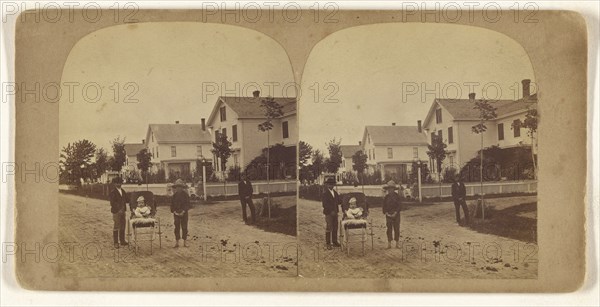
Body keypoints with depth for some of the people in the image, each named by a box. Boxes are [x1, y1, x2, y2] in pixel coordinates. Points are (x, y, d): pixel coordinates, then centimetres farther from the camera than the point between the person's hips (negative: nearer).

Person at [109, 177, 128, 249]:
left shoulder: (123, 191, 12)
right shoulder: (113, 192, -9)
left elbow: (126, 199, 17)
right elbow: (112, 203, -15)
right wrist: (118, 210, -19)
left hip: (123, 211, 6)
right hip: (116, 211, -6)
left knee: (122, 227, 11)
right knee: (116, 227, -2)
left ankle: (122, 241, 21)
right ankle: (115, 242, 5)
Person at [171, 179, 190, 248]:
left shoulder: (185, 194, -2)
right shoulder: (174, 195, 6)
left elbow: (187, 204, -5)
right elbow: (172, 204, 7)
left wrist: (183, 211, -15)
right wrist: (174, 211, -7)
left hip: (184, 213, -2)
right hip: (176, 213, 2)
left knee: (184, 227, 1)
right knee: (177, 228, 2)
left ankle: (185, 242, 7)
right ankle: (177, 242, 6)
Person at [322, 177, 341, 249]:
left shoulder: (335, 192, 13)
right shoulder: (325, 193, -9)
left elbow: (339, 201, 15)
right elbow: (324, 204, -14)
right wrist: (331, 211, -17)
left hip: (335, 213, 7)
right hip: (328, 213, -7)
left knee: (335, 228, 11)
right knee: (328, 228, -2)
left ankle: (335, 241, 20)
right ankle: (328, 243, 4)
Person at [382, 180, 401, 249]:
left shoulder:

::::

Reproduce all of the material above word for word, leaving out the pictures.

Body keypoints with depth for some of the people in the image, each named by a box. Boxes are [x1, y1, x2, y2] in pixel coordinates. Points are (x, y, d): pixel coordinates, then centimetres farther from the camera than the point between the person's hips (negative: nearer).

Person at [109, 177, 128, 249]:
left shoulder: (123, 191, 12)
right shoulder: (113, 192, -9)
left elbow: (126, 199, 17)
right elbow: (112, 203, -15)
right wrist: (118, 210, -19)
left hip: (123, 211, 6)
right hip: (116, 211, -6)
left knee: (122, 227, 11)
right knee: (116, 227, -2)
left ankle: (122, 241, 21)
right ankle: (115, 242, 5)
Person at [171, 179, 190, 248]:
left shoulder: (185, 194, -2)
right shoulder: (174, 195, 6)
left elbow: (187, 204, -5)
right elbow: (172, 204, 7)
left wrist: (183, 211, -15)
right wrist: (174, 211, -7)
left hip: (184, 213, -2)
right hip: (176, 213, 2)
left knee: (184, 227, 1)
right knee: (177, 228, 2)
left ankle: (185, 242, 7)
right ankle: (177, 242, 6)
Person at [322, 177, 341, 249]:
left shoulder: (335, 192, 13)
right shoulder: (325, 193, -9)
left elbow: (339, 201, 15)
right elbow: (324, 204, -14)
right wrist: (331, 211, -17)
left hip: (335, 213, 7)
right hip: (328, 213, -7)
left knee: (335, 228, 11)
right knee: (328, 228, -2)
left ankle: (335, 241, 20)
right ankle: (328, 243, 4)
Person at [382, 180, 401, 249]:
left shoulder:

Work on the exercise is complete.